---------- EXTRACT
Maritime Christian College is a degree-issuing institution located in Charlottetown, Prince Edward Island. The college is part of the Church of Christ / Christian Church Restoration Movement. The purpose of Maritime Christian College is to equip students for Christian ministries such as pulpit ministry, Christian education and youth ministry. It also serves to educate and enrich students for personal, active Christian service.

History
Maritime Christian College was established January 19, 1960 when the government of Prince Edward Island granted Letters Patent to the incorporators. This action was initiated by a group of individuals who were intensely interested in the Lord's work in the Canadian Maritimes.

The lack of a trained local gospel ministry had for years led to a dormant or declining situation in the churches in this area. For years, local young men and women went to the United States for Christian training and remained there to serve, leaving behind a void.
--------------------
# [DIRECTIVE 1]
Reproduce the passage on Maritime Christian College starting at "Maritime Christian College is a" and ending at "active Christian service.", switching "students" to "learners" wherever it occurs.
The text and the listing come from unrelated sources.
---------- MATERIAL FOR THIS EXERCISE
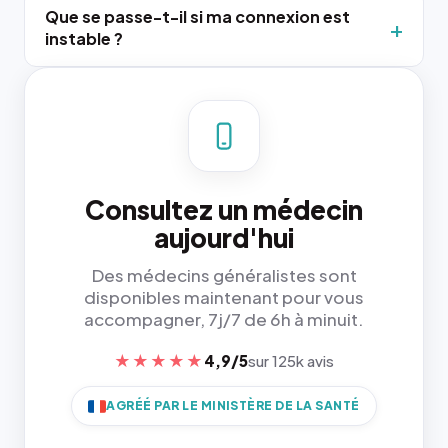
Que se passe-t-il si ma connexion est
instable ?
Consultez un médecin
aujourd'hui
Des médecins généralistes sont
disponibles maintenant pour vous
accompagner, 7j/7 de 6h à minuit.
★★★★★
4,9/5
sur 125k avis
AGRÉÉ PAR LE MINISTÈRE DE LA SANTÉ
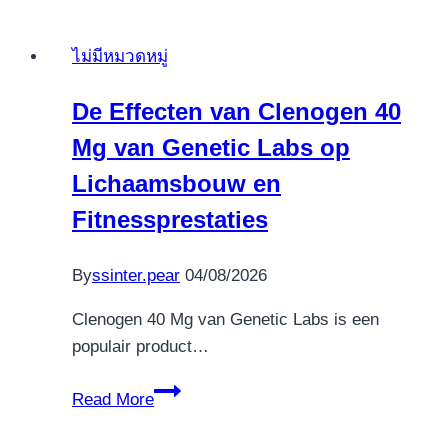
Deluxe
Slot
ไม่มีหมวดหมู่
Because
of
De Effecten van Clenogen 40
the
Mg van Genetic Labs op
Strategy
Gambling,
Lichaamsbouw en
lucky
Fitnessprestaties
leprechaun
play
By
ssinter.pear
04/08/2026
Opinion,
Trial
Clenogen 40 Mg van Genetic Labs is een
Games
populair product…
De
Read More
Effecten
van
--------------------
---------- MATERIAL FOR THIS EXERCISE
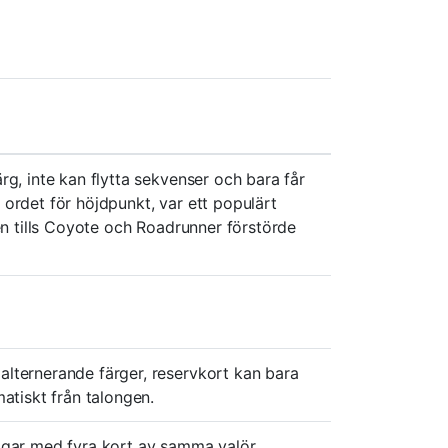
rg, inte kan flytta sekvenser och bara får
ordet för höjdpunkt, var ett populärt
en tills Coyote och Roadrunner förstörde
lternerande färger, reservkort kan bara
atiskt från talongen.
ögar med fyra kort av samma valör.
--------------------
# [DIRECTIVE 2]
Repeat the lines of the listing starting at the line that contains "Que se passe-t-il si ma connexion est" and ending at the line that contains "AGRÉÉ PAR LE MINISTÈRE DE LA SANTÉ", both of those lines included.

# [SOLUTION 1]
Maritime Christian College is a degree-issuing institution located in Charlottetown, Prince Edward Island. The college is part of the Church of Christ / Christian Church Restoration Movement. The purpose of Maritime Christian College is to equip learners for Christian ministries such as pulpit ministry, Christian education and youth ministry. It also serves to educate and enrich learners for personal, active Christian service.

# [SOLUTION 2]
Que se passe-t-il si ma connexion est
instable ?
Consultez un médecin
aujourd'hui
Des médecins généralistes sont
disponibles maintenant pour vous
accompagner, 7j/7 de 6h à minuit.
★★★★★
4,9/5
sur 125k avis
AGRÉÉ PAR LE MINISTÈRE DE LA SANTÉ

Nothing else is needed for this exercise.